A couple posts ago as I told you about about the research I am doing on a waste water stream in Hubli, Karnataka, and we started to think about the idea of pee-pee and poo-poo as an important resource rather than something not to be thought on or digust, um, discussed. Pursuant to this research, I attended a short course in Delhi called City Water and Decentralized Wastewater
Management: Alternative Paradigms, which in this context means Urban Poo And What To Do With It. It was given by the Water Team of the environmental research and education organization, the Centre for Science and Environment (CSE). About half of the course was spent in the classroom learning about the challenge to India’s cities and new as well as ancient methods of decentralized waste management, the other half was spent on field trips. Let’s start there.
Museum of Toilets
Sulabh International Social Service Organization is an Indian NGO based on Ghandian principles that promotes new sanitation technology to protect the environment and uplift the country’s many scavengers. They have provided millions of sustainable and sanitary toilet facilities across India. Sulabh cannot afford to be prudish when it comes to human waste in their ongoing crusade to deal with it, and nor can we. As part of their campaign to remind people of what they try to forget, they established arguably the world’s only toilet museum at their headquarters in Delhi.
At the toilet museum we learned that the basic technology goes back much further than most think, and like all that is good in the world, may have actually originated in India. The very charismatic and hilarous guide took us through this history of civilization illustrated with photos, ancient etchings and many toilets, where we learned that the darkest moment in this history of civilization may have been the introduction of the water closet, or the toilet as you probably know it. You may not know it from the dominance of the john that toilet technology has been progressing even if it has left most of us with means behind.
Outside the museum we
were shown a number of models of the twin-pit toilets that Sulabh is promoting and the many uses of the by-products, such as fertilizer and irrigation, biogas and fart-powered lamps.
Cruise on the Yamuna River

One of the pet projects of the CSE is addressing the crisis in their own Delhi backyard, the transformation of the Yamuna, one of India’s holiest rivers – into a sewage canal. Somehow after years of discussion and millions of spending the river remains without a hope.The river is now totally inhospitable to any life, dead, which is a bad thing. The plants and animals that are basic to healthy rivers are part of its resilience and natural ability to process sewage.
The CSE proposes a paradigm other than the expensive imported technology of sewage treatment plants that cannot possibly answer to India’s
needs. This paradigm is based on decentralizing sewage treatment and looking at sewage as a resource rather than unholy stuff that has to be flushed away with copious amounts of drinking water.
Here the extremes of wealth and poverty take the form of planners and engineers bending over backwards to ensure the flow of water in and out of wealthy
nieghbourhoods while the poor downstream face a drinking water deficit and waste water surplus. This is what Anil Agarwal, the founder of the CSE called the Political Economy of Defication.

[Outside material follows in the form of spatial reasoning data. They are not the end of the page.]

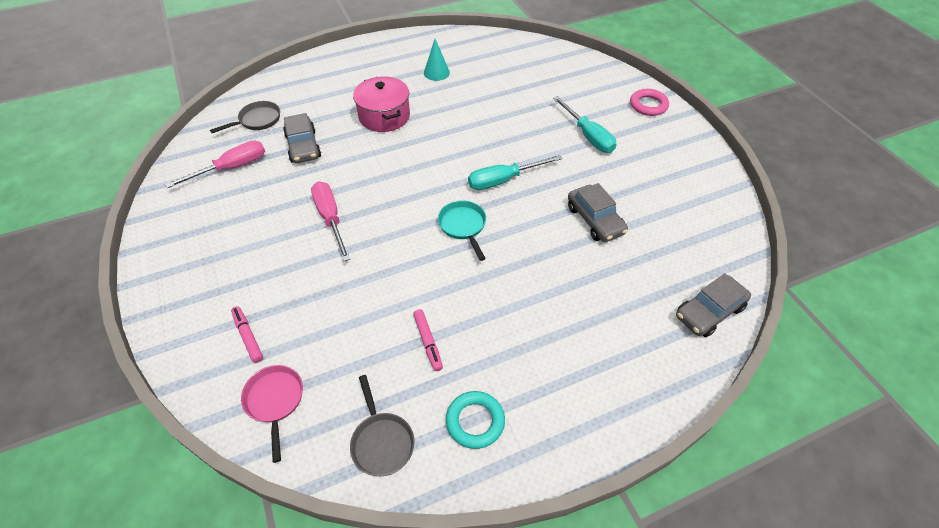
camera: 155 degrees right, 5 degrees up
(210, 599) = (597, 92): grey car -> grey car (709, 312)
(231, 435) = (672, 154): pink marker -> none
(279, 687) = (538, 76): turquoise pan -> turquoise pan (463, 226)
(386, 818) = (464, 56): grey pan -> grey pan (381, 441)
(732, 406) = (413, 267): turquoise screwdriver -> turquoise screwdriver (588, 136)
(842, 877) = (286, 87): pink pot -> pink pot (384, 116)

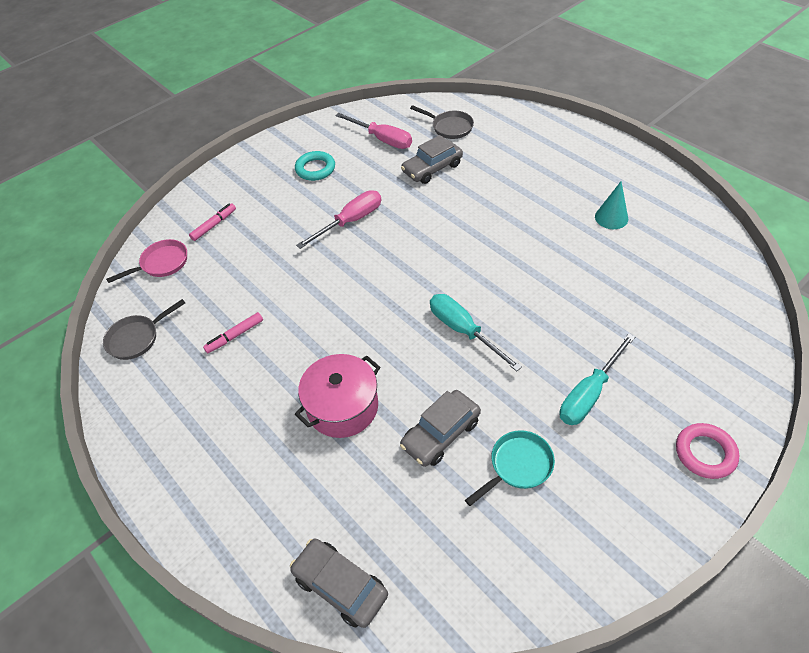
camera: 75 degrees right, 0 degrees up
(384, 116) = (508, 204): pink pot -> pink pot (342, 407)
(463, 226) = (380, 317): turquoise pan -> turquoise pan (517, 466)
(475, 421) = (163, 394): turquoise ring -> turquoise ring (315, 169)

Along with those two field trips we were taken to a mega western-style sewage treatment plant, and some local colleges and institutes that have taken their sewage into their own hands with on-site
treatment plants. Through this, time spent in the CSE’s uber-green head offices, and the pesentation and practicals in the classroom and we were exposed to a wealth of new options.
Through separation of grey, brown and yellow water for different processing and reuse (flushing; fertilizer and energy; and irrigation respectivley) along with collection of rainwater, many residences and organizations have taken themselves off the water grid while replenshing thier groundwater supply. It’s an ‘I have a dream’ sort of thing.